In turn, no electoral assessment of the Bush administration foreign policy will be possible in 2004 that does not take fully into account the success or failure in achieving peace for Sudan. This remains the moment of truth, even as that truth appears to be Khartoum’s barbaric willingness to resume the world’s most destructive conflict: how will the administration respond? From a humanitarian and moral perspective, Americans will have few more consequential foreign policy issues on which to judge President Bush and his State Department.
What should be clearest to the administration and the State Department is that it is not enough simply to observe developments from afar: the US must act decisively now, both to observe at close quarters Khartoum’s negotiating behavior and to make fully clear the consequences of their collapsing the talks, whether through internal dissention within the regime or the contrivance of such “dissention.” The brutal oligarchs of the National Islamic Front must either agree to make peace with the people of the south, or they must all face a full array of the severest consequences—diplomatic, economic, and financial.
In particular, the US must lead aggressive efforts to deny Khartoum all credit and loan opportunities through the International Monetary Fund (IMF) and World Bank. These international financial institutions, particularly the IMF, have for too long ignored the clear realities of Khartoum’s use of oil revenues to prosecute the war in southern Sudan, Darfur, and other marginalized areas of the country. It is a travesty of all that the IMF and World Bank are supposed to represent that Khartoum enjoys any assistance whatsoever as long as long as its budgetary priorities are defined by military ambitions, ambitions that have resulted in unfathomable human destruction. Certainly with a massive external debt—exceeding $22 billion—the regime is much more vulnerable to financial and credit pressures than is generally acknowledged.
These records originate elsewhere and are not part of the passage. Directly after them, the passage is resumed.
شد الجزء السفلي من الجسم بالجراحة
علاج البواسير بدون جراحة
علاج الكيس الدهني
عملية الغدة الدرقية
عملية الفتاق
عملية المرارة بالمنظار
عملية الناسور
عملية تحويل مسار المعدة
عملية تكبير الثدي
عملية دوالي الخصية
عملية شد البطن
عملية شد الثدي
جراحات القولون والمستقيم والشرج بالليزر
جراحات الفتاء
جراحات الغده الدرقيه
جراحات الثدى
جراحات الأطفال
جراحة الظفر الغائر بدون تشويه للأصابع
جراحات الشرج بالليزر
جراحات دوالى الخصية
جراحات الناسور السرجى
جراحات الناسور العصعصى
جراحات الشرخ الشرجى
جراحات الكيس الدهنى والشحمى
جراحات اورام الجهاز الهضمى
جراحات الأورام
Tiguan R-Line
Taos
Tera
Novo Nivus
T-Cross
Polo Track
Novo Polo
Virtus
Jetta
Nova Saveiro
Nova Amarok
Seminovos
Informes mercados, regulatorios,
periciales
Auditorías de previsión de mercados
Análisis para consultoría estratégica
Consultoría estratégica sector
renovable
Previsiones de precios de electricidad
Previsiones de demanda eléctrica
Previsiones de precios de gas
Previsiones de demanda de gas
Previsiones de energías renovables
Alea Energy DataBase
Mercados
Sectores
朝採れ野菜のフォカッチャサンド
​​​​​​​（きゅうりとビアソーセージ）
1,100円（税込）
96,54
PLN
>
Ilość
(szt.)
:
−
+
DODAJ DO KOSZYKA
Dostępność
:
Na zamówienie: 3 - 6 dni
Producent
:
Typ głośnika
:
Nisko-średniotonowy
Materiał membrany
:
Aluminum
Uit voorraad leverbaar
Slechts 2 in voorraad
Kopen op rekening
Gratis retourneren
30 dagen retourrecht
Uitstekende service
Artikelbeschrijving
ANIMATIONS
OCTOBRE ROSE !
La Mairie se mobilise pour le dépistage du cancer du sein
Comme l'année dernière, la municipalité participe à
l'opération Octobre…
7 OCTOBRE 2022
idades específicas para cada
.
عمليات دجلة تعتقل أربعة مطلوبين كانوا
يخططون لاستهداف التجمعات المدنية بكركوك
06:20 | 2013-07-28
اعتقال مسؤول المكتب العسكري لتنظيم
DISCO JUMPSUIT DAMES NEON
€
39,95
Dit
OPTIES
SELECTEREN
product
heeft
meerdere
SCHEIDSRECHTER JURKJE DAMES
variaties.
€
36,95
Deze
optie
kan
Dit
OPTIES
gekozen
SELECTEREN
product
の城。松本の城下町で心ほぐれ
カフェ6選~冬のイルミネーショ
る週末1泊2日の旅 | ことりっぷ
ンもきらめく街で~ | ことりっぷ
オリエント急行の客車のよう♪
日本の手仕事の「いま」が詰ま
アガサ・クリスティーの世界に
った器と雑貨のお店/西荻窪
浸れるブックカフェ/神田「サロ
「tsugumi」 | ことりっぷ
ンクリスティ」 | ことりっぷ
But there must be clear international leadership if this source of pressure on the regime is to be utilized effectively. Dismayingly, the most recent IMF report (June 4, 2002) gives a thoroughly whitewashed assessment of Khartoum’s management of the economy. All too revealingly, there is not a single line item—in 60 pages of text and charts—that speaks to Khartoum’s military expenditures, even as these expenditures are most consequential in defining the performance of the overall economy, in all ways. This deliberate and calculated blindness must be ended, and Khartoum brought face to face with its financial vulnerabilities.
[Though the World Bank has no active lending portfolio in Sudan because of Khartoum’s default on it financial obligations to the Bank, there is still room for a further tightening. Bank staff, for example, should suspend all contacts with the Khartoum regime over the Gezira Irrigation Scheme; see page 57 of the IMF June 4, 2003 report.]
Khartoum must also confront the prospect of an enforced “no-fly zone” in southern Sudan that will insure unfettered, unhindered, and unthreatened humanitarian relief. The international community simply must not allow the resumption of war to signal the start of yet another assault by Khartoum on desperately needed food and medical assistance in southern Sudan.
The alternatives are peace or war—nothing else will emerge from Naivasha. It is the immediate, urgent moral responsibility of the United States to signal to Khartoum the consequences of a decision not to make peace.